Celui qui portait l'écharpe descendit de cheval, appela le tambour et se plaça avec lui sous l'arcade. Quelques soldats se mirent à courir avec la foule. Un gros marchand, avec des joues enluminées et bourgeonnées, et une expression cupide et satisfaite, s'approcha de l'officier en gesticulant.

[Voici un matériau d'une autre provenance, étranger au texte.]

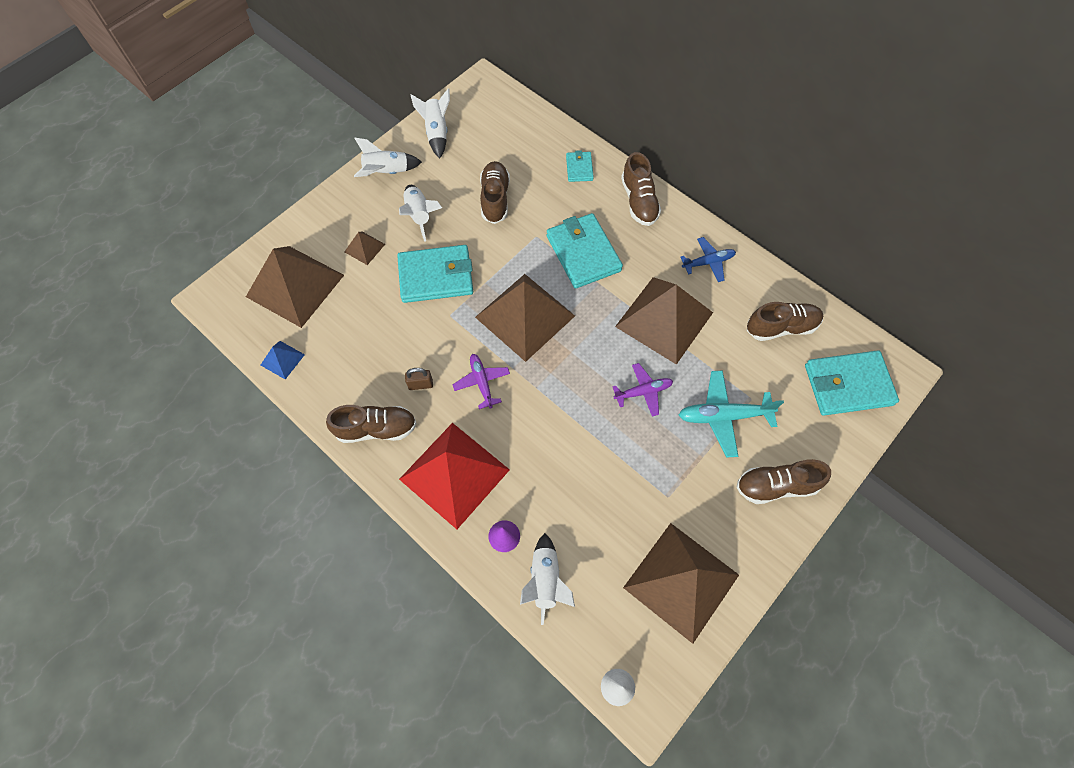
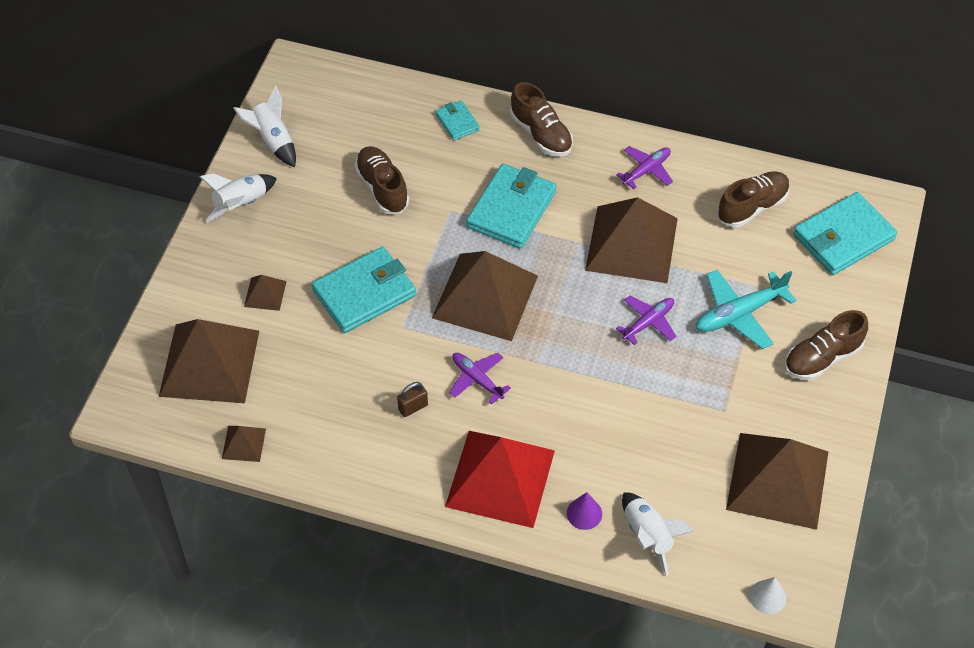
camera: 25 degrees left, 10 degrees down
(282, 359) = (244, 443): blue pyramid -> brown pyramid
(376, 429) = (391, 469): brown shoe -> none
(419, 215) = (307, 236): white rocket -> none
(583, 253) = (511, 209): turquoise wallet -> turquoise wallet turned 75 degrees clockwise
(708, 262) = (646, 170): blue plane -> purple plane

«Votre Noblesse, dit-il d'un air dégagé, accordez-nous votre protection. Cela nous est bien égal à nous, c'est une bagatelle et s'il ne s'agit que de contenter un honnête homme comme tous, nous trouverons bien toujours deux morceaux de draps à votre service, car nous sentons que.... Mais ceci c'est du brigandage!... S'il y avait au moins une patrouille, si l'on avait donné le temps de fermer!»

Quelques autres marchands se rapprochèrent de lui.

«À quoi sert de se lamenter pour une telle misère? dit avec gravité l'un d'eux. Pleure-t-on ses cheveux lorsqu'on vous tranche la tête? Libre à eux de prendre ce qu'ils veulent, ajouta-t-il en se tournant vers l'officier avec un geste énergique.

—Il t'est bien facile, à toi, de parler, Ivan Sidoritch, reprit le premier marchand d'un ton grognon.... Venez, Votre Noblesse, venez.

—Je sais ce que je dis, reprit le vieux. N'ai-je pas, moi aussi trois boutiques, et pour cent mille roubles de marchandises? Comment espérer de sauver son bien, puisque les troupes s'en vont?... La volonté de Dieu est plus forte que la nôtre!